On Thu, Mar 13, 2025 at 10:42 AM Fabian Greffrath <fab...@greffrath.com>
wrote:

> Dear systemd developers,
>
> I have a release-critical bug filed against the fluidsynth package in
> Debian [1] that I don't quite understand. The bug is especially against
> the fluidsynth.service file (attached to this mail).
>
> To provide some background, fluidsynth is a MIDI daemon that can work
> with different sound backends, most notably pulseaudio and pipewire.
>
> Users report that the fluidsynth daemon is loaded before pulseaudio and
> thus blocks the audio device, so that pulseaudio can only work on
> "dummy output". Some users can reproduce this, others don't (including
> myself). My guess is that I am using pipewire instead of pulseaudio and
> so the correct order of the services is already granted by the
> "After=pipewire.service" line. My next best guess is that expanding the
> line to read "After=pipewire.service pulseaudio.service" will fix the
> issue for both groups of users (one of the participants of the bug also
> suggested this but got no replies).
>

That should work, at least as long as both fluidsynth.service and
pipewire(or pulseaudio).service are both enabled to run on startup (well,
at logon).

I don't really recall how pulseaudio is set up – does it ever use "delayed"
socket activation (where only pulseaudio.socket starts at first, and the
.service runs on demand)? The After= alone wouldn't have any effect in such
setups, and an additional Wants= would be needed.

Does Debian support having both Pulseaudio and PipeWire installed at the
same time? If not, then I *think* you could list both of them in Wants= (in
addition to After).


>
> The next strange issue is that reportedly even the Debian-gdm system
> user already loads the fluidsynth daemon, blocking it during the
> opening of the session for the actual human user.
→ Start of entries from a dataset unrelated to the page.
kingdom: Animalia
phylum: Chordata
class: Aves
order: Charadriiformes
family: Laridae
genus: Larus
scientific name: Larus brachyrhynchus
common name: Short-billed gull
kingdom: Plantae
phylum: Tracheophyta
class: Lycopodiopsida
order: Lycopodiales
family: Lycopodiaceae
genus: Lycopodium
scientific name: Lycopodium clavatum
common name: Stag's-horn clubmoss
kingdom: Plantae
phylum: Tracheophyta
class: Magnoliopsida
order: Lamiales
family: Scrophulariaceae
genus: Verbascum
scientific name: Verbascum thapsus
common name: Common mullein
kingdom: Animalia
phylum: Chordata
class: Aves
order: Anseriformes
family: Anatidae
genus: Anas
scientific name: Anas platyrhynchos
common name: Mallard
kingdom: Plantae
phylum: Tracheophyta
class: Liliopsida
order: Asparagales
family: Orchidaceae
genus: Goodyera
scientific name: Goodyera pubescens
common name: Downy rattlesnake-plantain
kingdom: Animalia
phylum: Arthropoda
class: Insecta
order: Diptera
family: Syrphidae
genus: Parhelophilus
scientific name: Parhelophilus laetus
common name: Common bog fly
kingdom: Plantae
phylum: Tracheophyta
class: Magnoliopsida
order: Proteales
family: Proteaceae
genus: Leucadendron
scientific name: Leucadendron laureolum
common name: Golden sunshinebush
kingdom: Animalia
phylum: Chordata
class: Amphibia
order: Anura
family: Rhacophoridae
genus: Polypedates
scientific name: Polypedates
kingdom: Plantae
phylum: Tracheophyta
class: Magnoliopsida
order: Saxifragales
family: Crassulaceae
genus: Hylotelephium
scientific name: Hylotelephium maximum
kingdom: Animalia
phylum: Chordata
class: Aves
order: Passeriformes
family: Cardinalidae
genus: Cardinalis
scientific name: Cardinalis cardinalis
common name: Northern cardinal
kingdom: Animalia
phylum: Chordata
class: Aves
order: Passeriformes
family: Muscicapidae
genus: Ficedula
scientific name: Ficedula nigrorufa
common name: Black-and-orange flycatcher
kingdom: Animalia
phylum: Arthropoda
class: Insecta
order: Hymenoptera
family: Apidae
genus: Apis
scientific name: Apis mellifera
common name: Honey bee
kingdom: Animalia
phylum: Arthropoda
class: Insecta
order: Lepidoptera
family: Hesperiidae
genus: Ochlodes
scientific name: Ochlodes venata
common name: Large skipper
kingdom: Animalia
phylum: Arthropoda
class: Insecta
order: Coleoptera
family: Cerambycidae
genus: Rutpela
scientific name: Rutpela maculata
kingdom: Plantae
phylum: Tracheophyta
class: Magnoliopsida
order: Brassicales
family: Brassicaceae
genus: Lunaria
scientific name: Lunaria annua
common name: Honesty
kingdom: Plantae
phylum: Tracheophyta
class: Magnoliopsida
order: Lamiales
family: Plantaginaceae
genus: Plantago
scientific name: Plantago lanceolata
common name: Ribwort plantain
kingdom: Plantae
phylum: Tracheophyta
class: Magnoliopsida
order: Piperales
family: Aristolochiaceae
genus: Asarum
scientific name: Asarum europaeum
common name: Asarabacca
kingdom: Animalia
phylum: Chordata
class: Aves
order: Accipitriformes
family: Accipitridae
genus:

When Fluidsynth does direct device access, it should do what PulseAudio and
Pipewire do, i.e. release the devices when the systemd-logind session
becomes no longer "active".

I don't think gdm needs to play MIDI, though, so as a workaround I would
add a drop-in with:

[Unit]
ConditionUser=!Debian-gdm

or some other condition that's appropriate, so that it wouldn't start *at
all* for gdm. (Maybe alternatively link
~gdm/.config/systemd/user/fluidsynth.service to /dev/null, like "systemctl
--user mask" would create.)


> My guess here is that
> the "WantedBy=default.target" line should rather get replaced by
> something like "WantedBy=multi-user.target"?
>

It is a per-user service, so default.target is correct. The per-user
systemd instances don't have "multi-user.target" (they only run in
multi-user mode in the first place).